The county flipped from blue to red in 2016, Zimdars noted, which meant it could flip again. Plus, national Democrats had done him a favor: They chose former Vice President Joe Biden for the top of their ticket.
“Biden comes across as someone who’s moderate and has experience on both sides of the aisle,” Zimdars said. “My close family and friends, who are a little more on the Republican side of the fence, said if Biden became the nominee, they would vote for him.”
Such persuasion is at the core of Biden’s campaign strategy, designed to bring together moderates, older adults, working-class voters across races and former supporters of President Donald Trump. The approach has helped him jump out to an early lead in polling, both in national surveys and in swing states like Wisconsin, where Trump won by fewer than 23,000 votes in 2016. It has also helped Biden fend off attacks from Trump, who has sought to cast Biden as a radical progressive despite his lengthy career as a moderate lawmaker.
But if Biden hopes to maintain his advantage as November draws near, Wisconsin Democrats like Zimdars have some advice, akin to the famous medical principle of “do no harm” or the cautionary words of the hit HBO series “The Wire”: “Keep it boring.”
Being politically milquetoast is Biden’s appeal, they said, driving his ability to attract progressives in Milwaukee, moderates in suburbs like Waukesha and more rural voters in places like Adams County, one of the 22 counties in the state that voted for Trump after backing President Barack Obama in 2012.
After the 2016 election, Clinton was lambasted for running a risk-averse campaign that seemed to rely on voters finding Trump’s conduct inherently repugnant.
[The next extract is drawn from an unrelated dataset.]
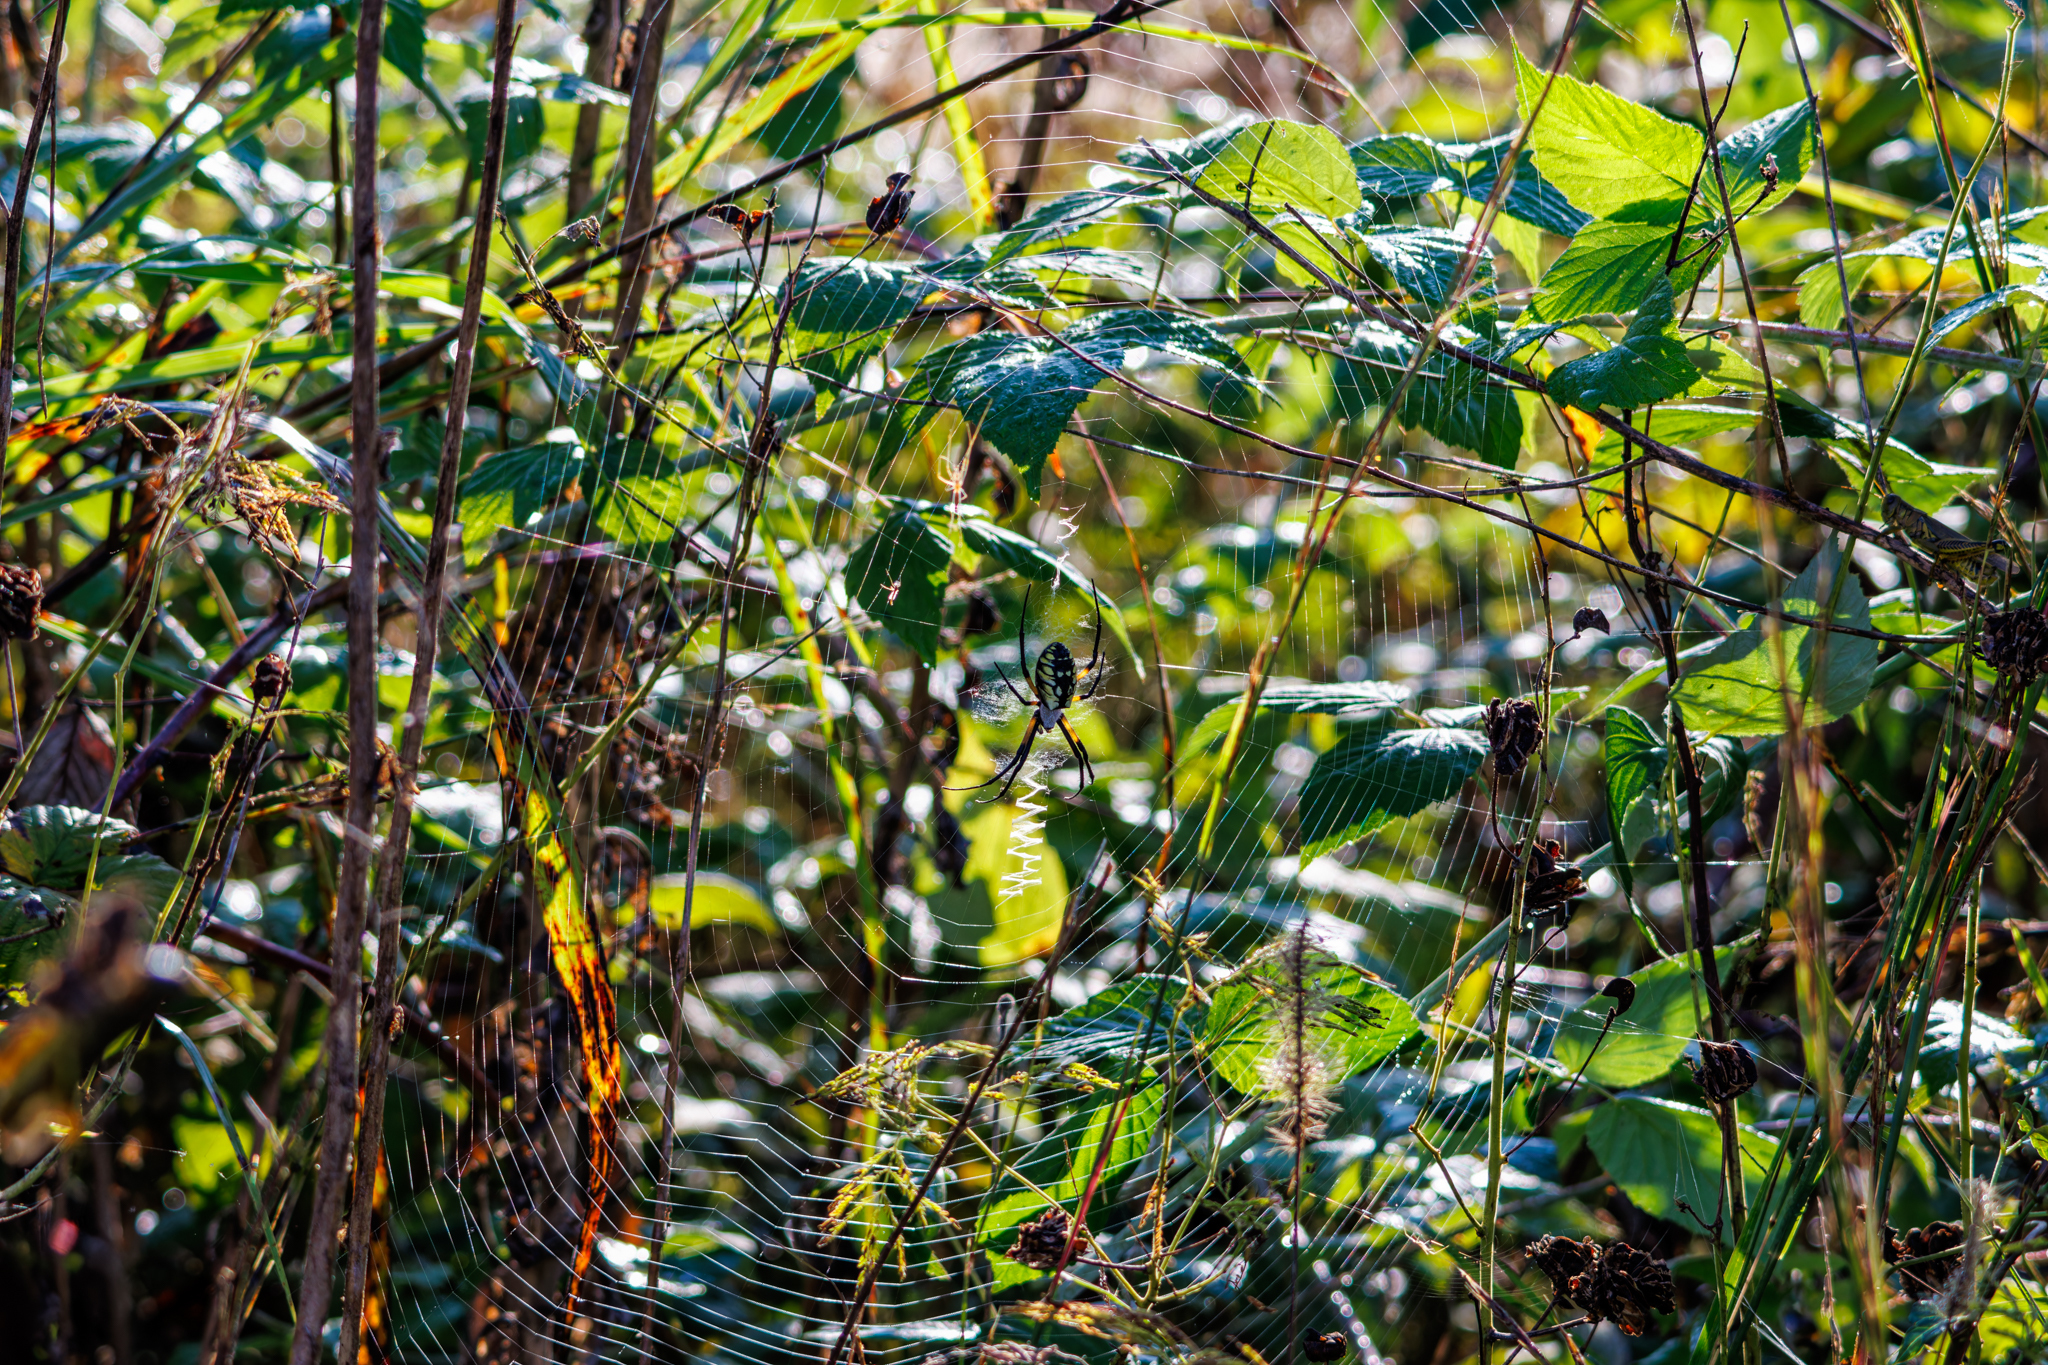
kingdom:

Four years later, facing a changed electoral landscape, many Wisconsin Democrats think Biden can win the state with that exact playbook.
Biden is “the perfect candidate for this area at this time,” said Matt Mareno, chair of the Waukesha Democratic Party.
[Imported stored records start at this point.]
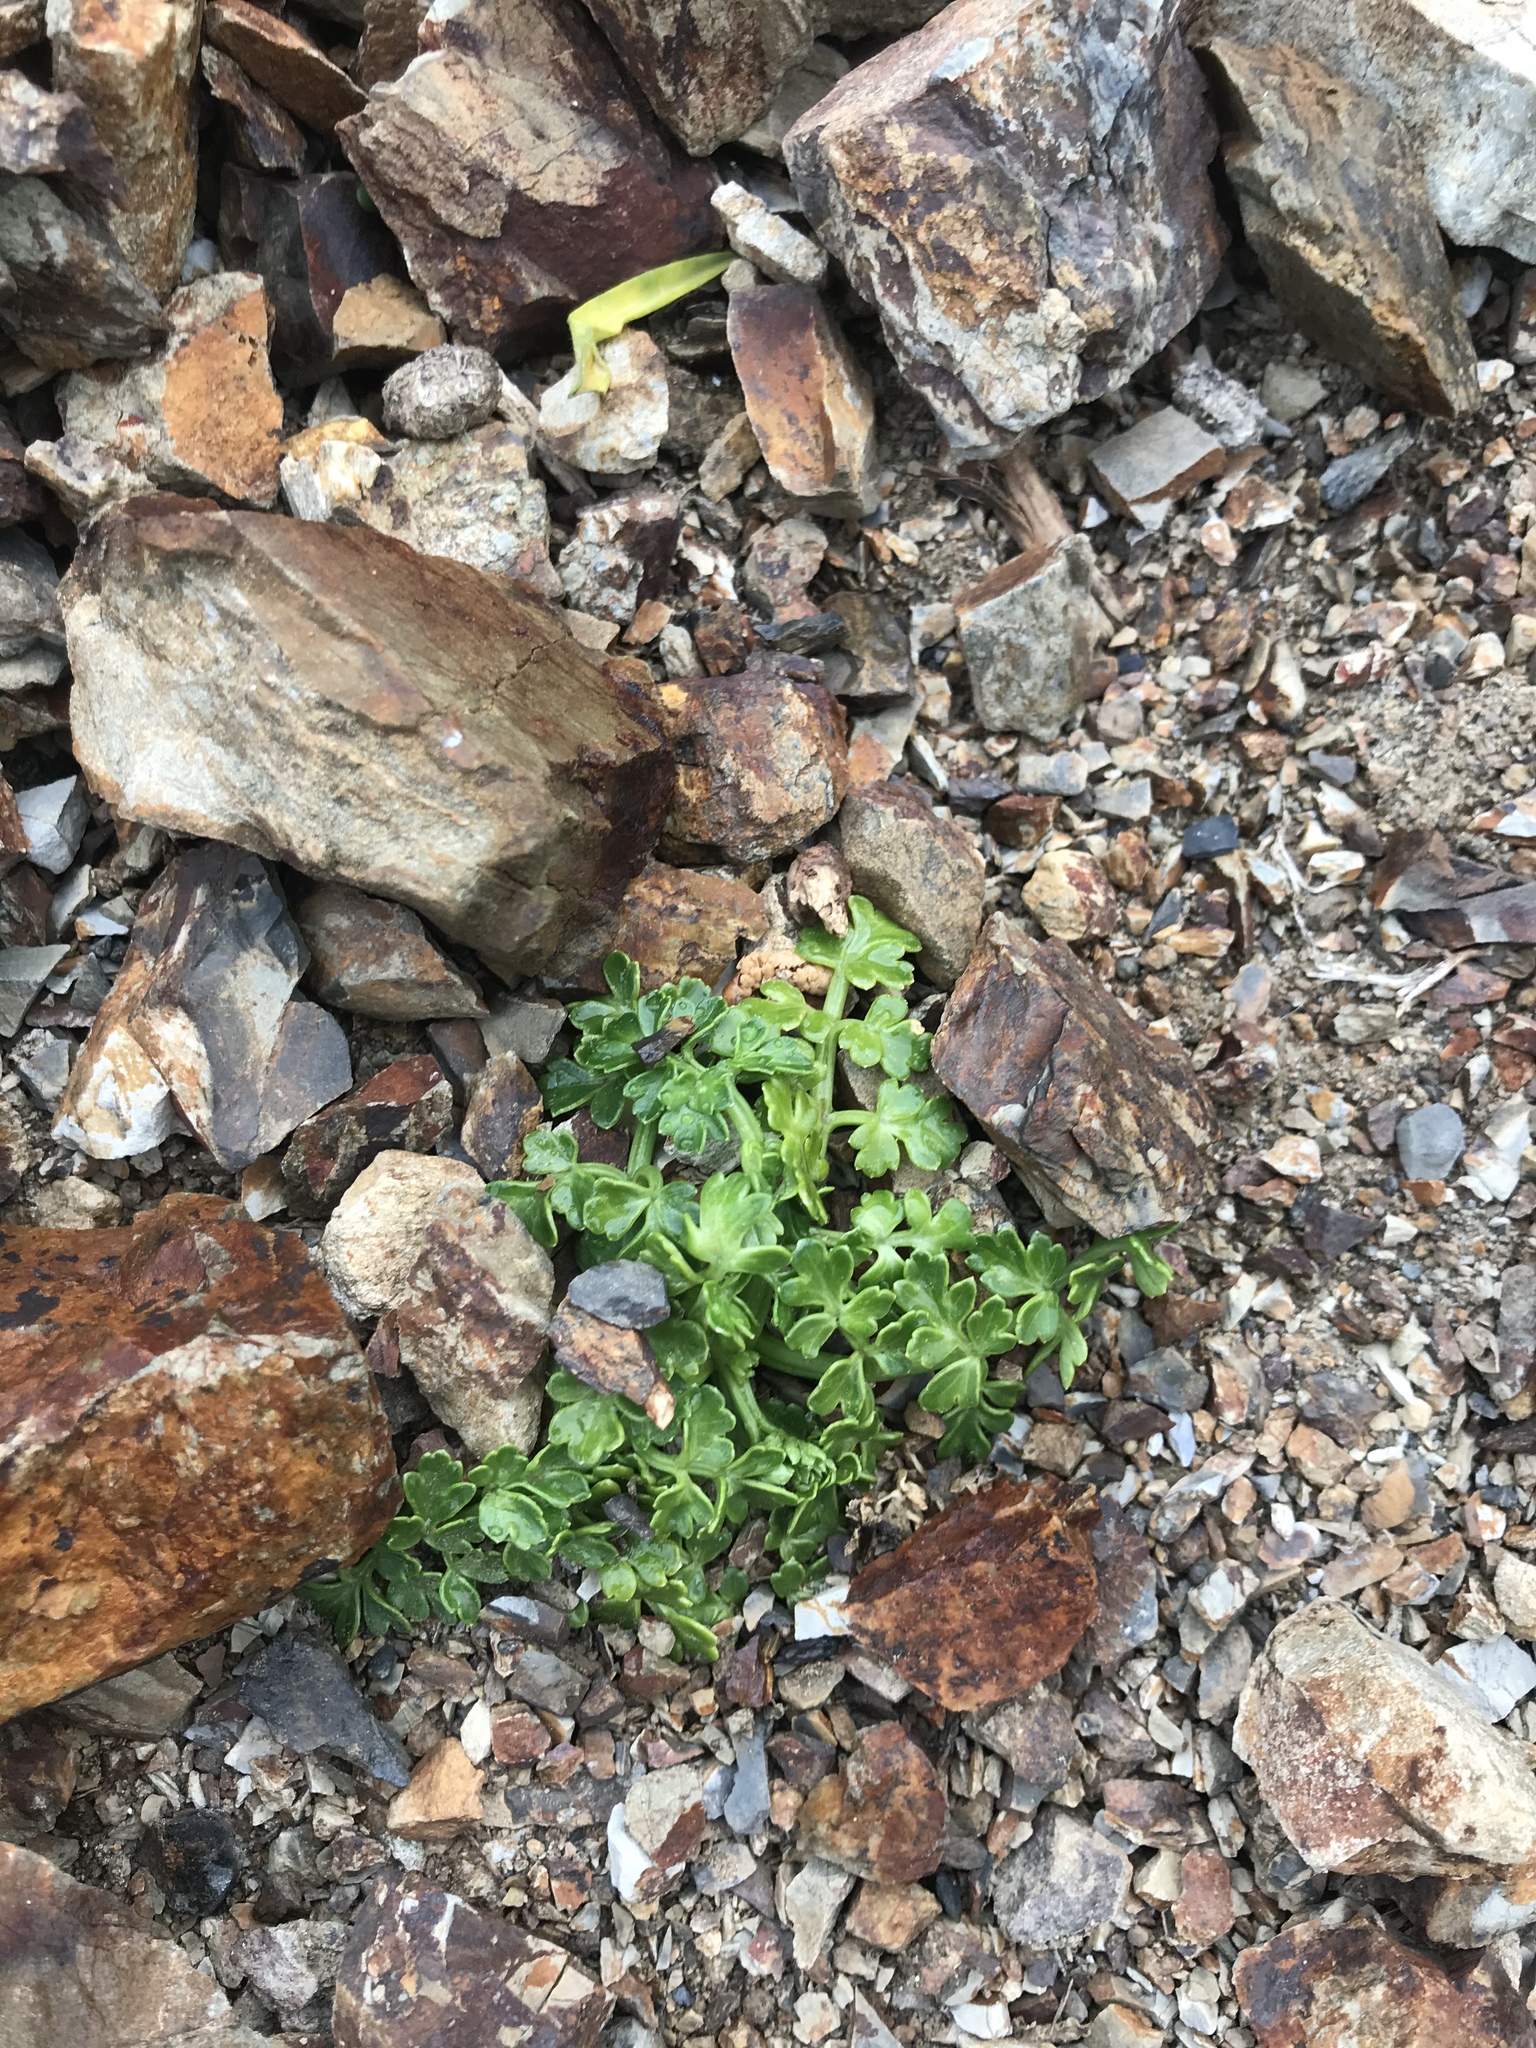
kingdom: Plantae
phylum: Tracheophyta
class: Magnoliopsida
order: Apiales
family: Apiaceae
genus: Apium
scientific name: Apium prostratum
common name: Prostrate marshwort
“Trump’s whole rallying cry was that he was an outsider coming to fix the establishment, and now he is the establishment,” Mareno said.“We’re seeing more and more college-educated white voters leaving him, and we’re seeing more seniors leave him. We’re seeing that coalition just completely dissolved down to the very core base of his support.”
文／Astead W. Herndon 譯／陳韋廷 核稿／樂慧生
美國總統大選倒數不到百日，拜登目前在多數搖擺州的民調都贏過川普，搖擺州英文除swing state之外，還有battleground state（戰場州）或purple state（紫色州）的說法，這些州的swing voter（搖擺選民、中間選民）常扮演影響選舉結果的關鍵角色，紫色州指兩黨候選人得票率很接近的州，紫色是代表共和黨的紅色與民主黨代表色藍色混合後的顏色，與搖擺州相對的則是safe state（安全州）。
至於同黨同志建議拜登可作為選戰策略的醫學原則do no harm，來自西方醫學之父希波克拉底所寫醫師誓詞第一條，意指「以不傷害病人為前提」，可引伸為inaction，即「不作為、冷處理，避免扣分」之意。
另外，both sides of the aisle為一美國政治術語，在新聞英文中很常見，指的是民主與共和兩黨，而milquetoast則源自美國連環漫畫中一個溫順而膽小人物的名字，因此衍生出「膽小、意志薄弱者」的意思。